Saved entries
^^^^^^^^
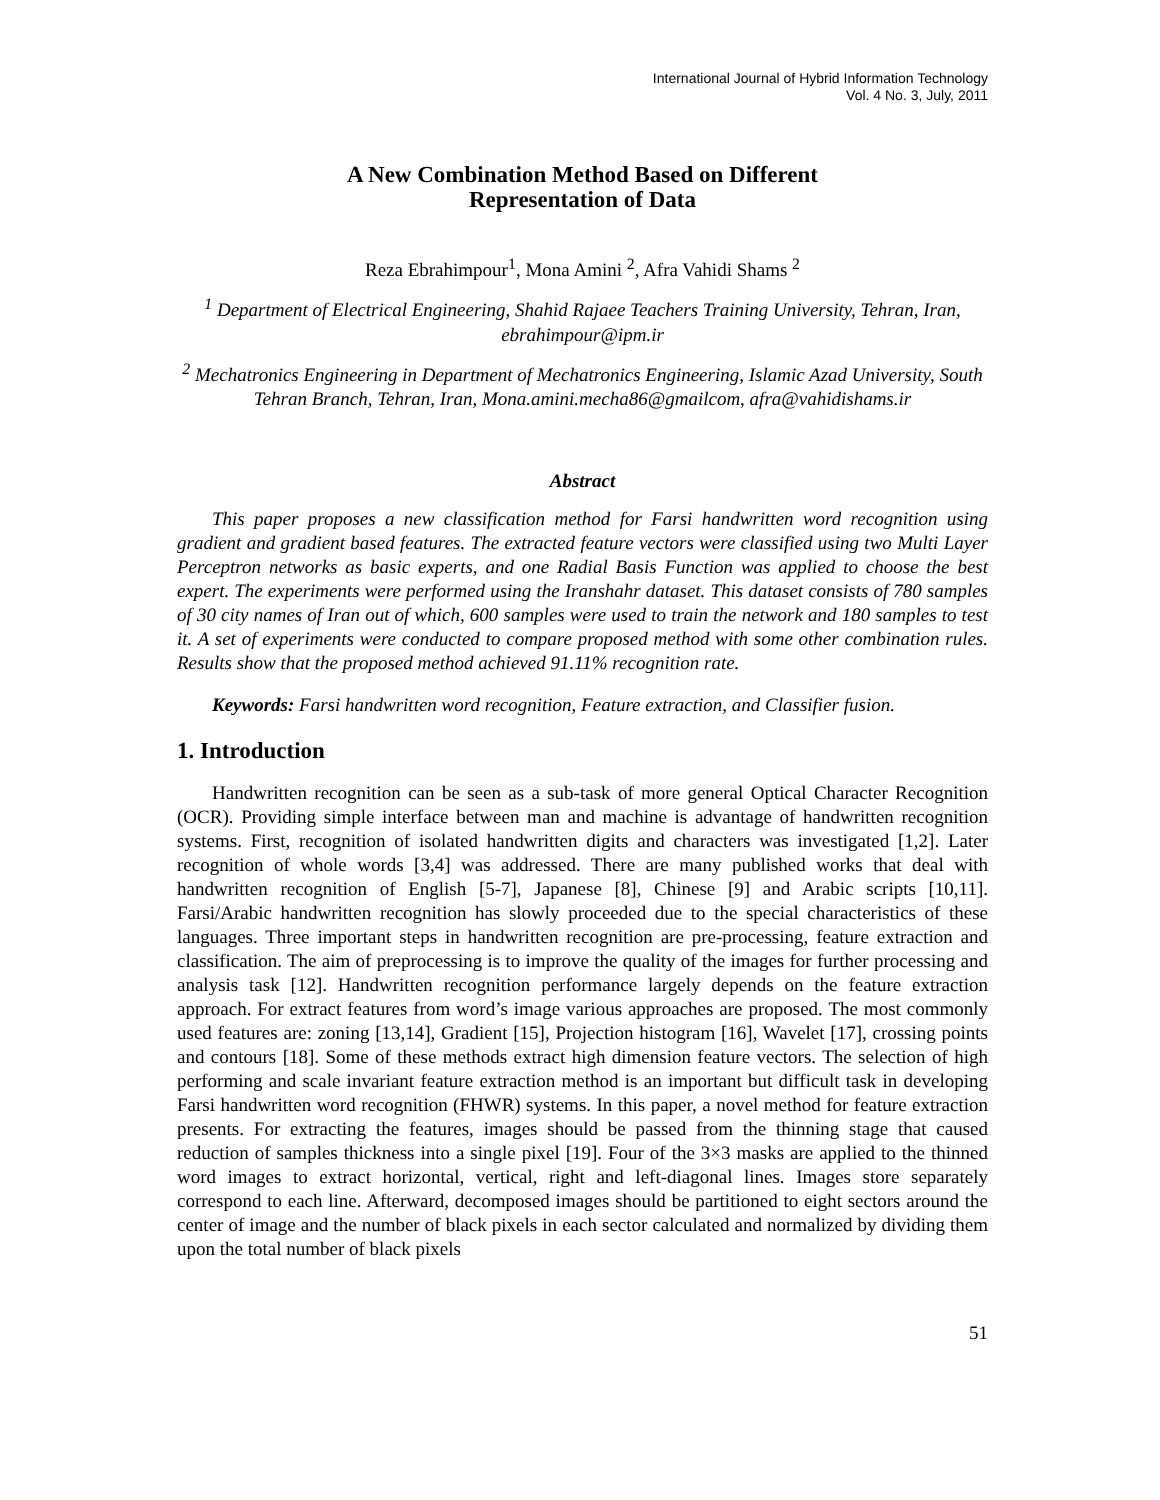International Journal of Hybrid Information Technology
Vol. 4 No. 3, July, 2011
A New Combination Method Based on Different
Representation of Data
Reza Ebrahimpour<sup>1</sup>, Mona Amini <sup>2</sup>, Afra Vahidi Shams <sup>2</sup>
<sup>1</sup> Department of Electrical Engineering, Shahid Rajaee Teachers Training University, Tehran, Iran, ebrahimpour@ipm.ir
<sup>2</sup> Mechatronics Engineering in Department of Mechatronics Engineering, Islamic Azad University, South Tehran Branch, Tehran, Iran, Mona.amini.mecha86@gmailcom, afra@vahidishams.ir
Abstract
This paper proposes a new classification method for Farsi handwritten word recognition using gradient and gradient based features. The extracted feature vectors were classified using two Multi Layer Perceptron networks as basic experts, and one Radial Basis Function was applied to choose the best expert. The experiments were performed using the Iranshahr dataset. This dataset consists of 780 samples of 30 city names of Iran out of which, 600 samples were used to train the network and 180 samples to test it. A set of experiments were conducted to compare proposed method with some other combination rules. Results show that the proposed method achieved 91.11% recognition rate.
Keywords: Farsi handwritten word recognition, Feature extraction, and Classifier fusion.
1. Introduction
Handwritten recognition can be seen as a sub-task of more general Optical Character Recognition (OCR). Providing simple interface between man and machine is advantage of handwritten recognition systems. First, recognition of isolated handwritten digits and characters was investigated [1,2]. Later recognition of whole words [3,4] was addressed. There are many published works that deal with handwritten recognition of English [5-7], Japanese [8], Chinese [9] and Arabic scripts [10,11]. Farsi/Arabic handwritten recognition has slowly proceeded due to the special characteristics of these languages. Three important steps in handwritten recognition are pre-processing, feature extraction and classification. The aim of preprocessing is to improve the quality of the images for further processing and analysis task [12]. Handwritten recognition performance largely depends on the feature extraction approach. For extract features from word’s image various approaches are proposed. The most commonly used features are: zoning [13,14], Gradient [15], Projection histogram [16], Wavelet [17], crossing points and contours [18]. Some of these methods extract high dimension feature vectors. The selection of high performing and scale invariant feature extraction method is an important but difficult task in developing Farsi handwritten word recognition (FHWR) systems. In this paper, a novel method for feature extraction presents. For extracting the features, images should be passed from the thinning stage that caused reduction of samples thickness into a single pixel [19]. Four of the 3×3 masks are applied to the thinned word images to extract horizontal, vertical, right and left-diagonal lines. Images store separately correspond to each line. Afterward, decomposed images should be partitioned to eight sectors around the center of image and the number of black pixels in each sector calculated and normalized by dividing them upon the total number of black pixels
51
^^^^^^^^
WHAT NEEDS TO BE DONE: When you reach the line containing "Representation of Data" in the data above, start copying exactly, and stop after the line containing "1. Introduction".

RESULT OF THE TASK:
Representation of Data
Reza Ebrahimpour<sup>1</sup>, Mona Amini <sup>2</sup>, Afra Vahidi Shams <sup>2</sup>
<sup>1</sup> Department of Electrical Engineering, Shahid Rajaee Teachers Training University, Tehran, Iran, ebrahimpour@ipm.ir
<sup>2</sup> Mechatronics Engineering in Department of Mechatronics Engineering, Islamic Azad University, South Tehran Branch, Tehran, Iran, Mona.amini.mecha86@gmailcom, afra@vahidishams.ir
Abstract
This paper proposes a new classification method for Farsi handwritten word recognition using gradient and gradient based features. The extracted feature vectors were classified using two Multi Layer Perceptron networks as basic experts, and one Radial Basis Function was applied to choose the best expert. The experiments were performed using the Iranshahr dataset. This dataset consists of 780 samples of 30 city names of Iran out of which, 600 samples were used to train the network and 180 samples to test it. A set of experiments were conducted to compare proposed method with some other combination rules. Results show that the proposed method achieved 91.11% recognition rate.
Keywords: Farsi handwritten word recognition, Feature extraction, and Classifier fusion.
1. Introduction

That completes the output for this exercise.